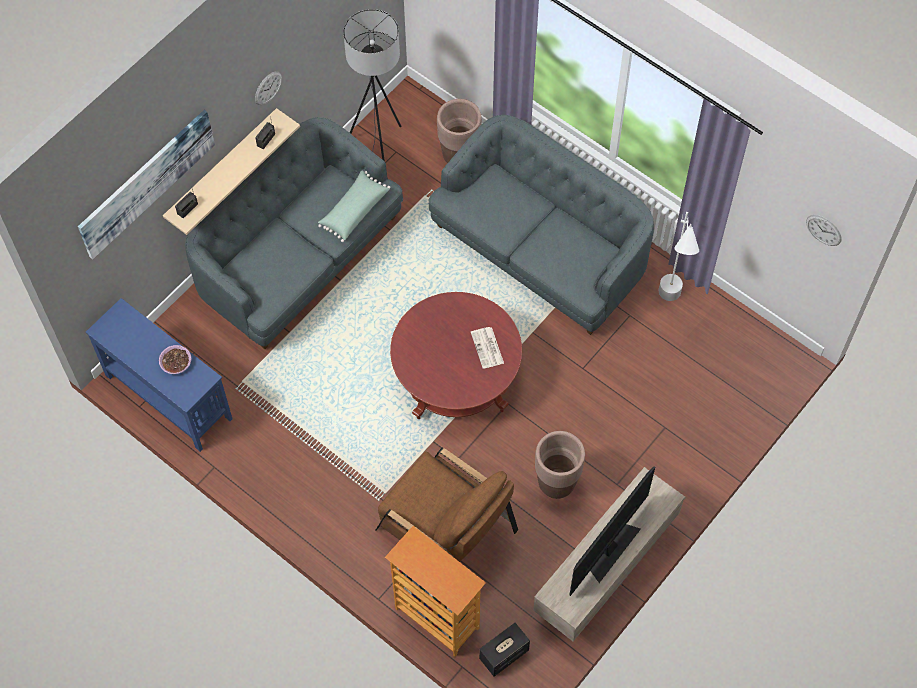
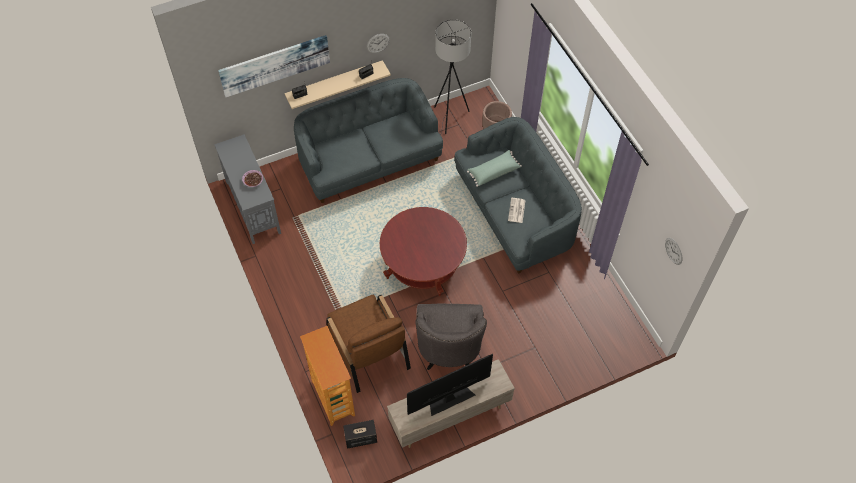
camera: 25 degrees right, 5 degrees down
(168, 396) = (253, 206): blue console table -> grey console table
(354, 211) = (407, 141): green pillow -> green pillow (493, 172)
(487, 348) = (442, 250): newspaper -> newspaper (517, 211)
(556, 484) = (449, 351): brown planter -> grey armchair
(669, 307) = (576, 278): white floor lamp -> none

--

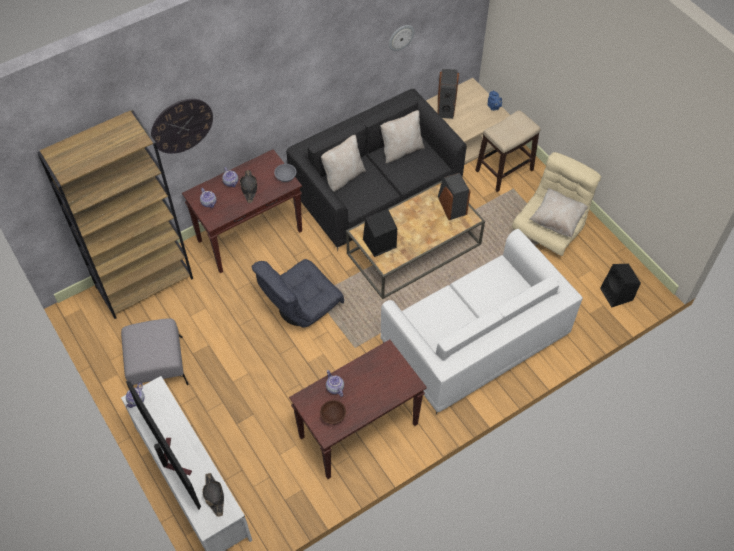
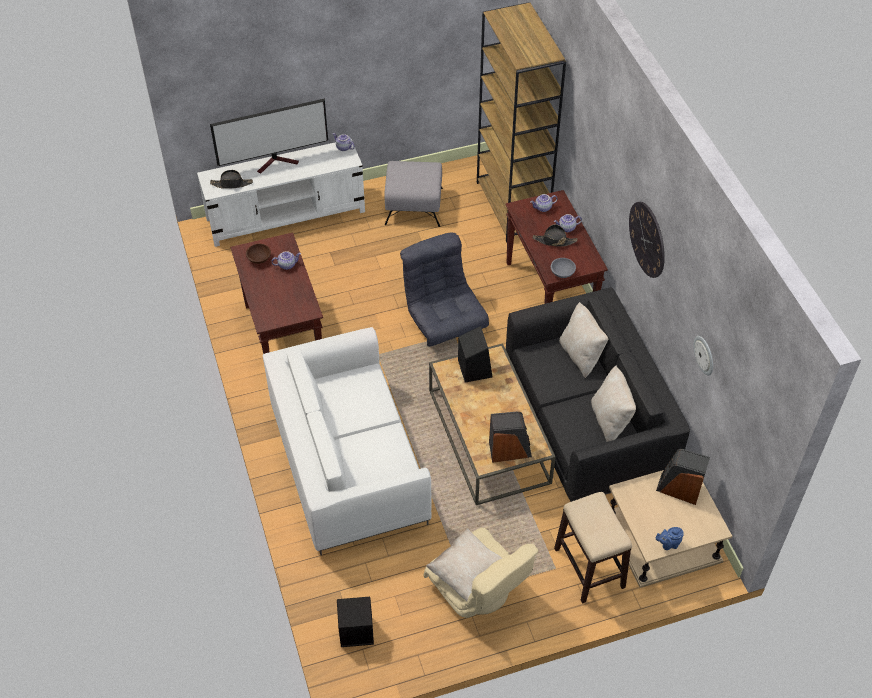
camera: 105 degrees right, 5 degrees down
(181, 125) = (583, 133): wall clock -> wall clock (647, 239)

▶ _Work required_: Find every line in the entries that includes the word "down", then state how many there are and nothing else.

▶ _Output of the exercise_: 2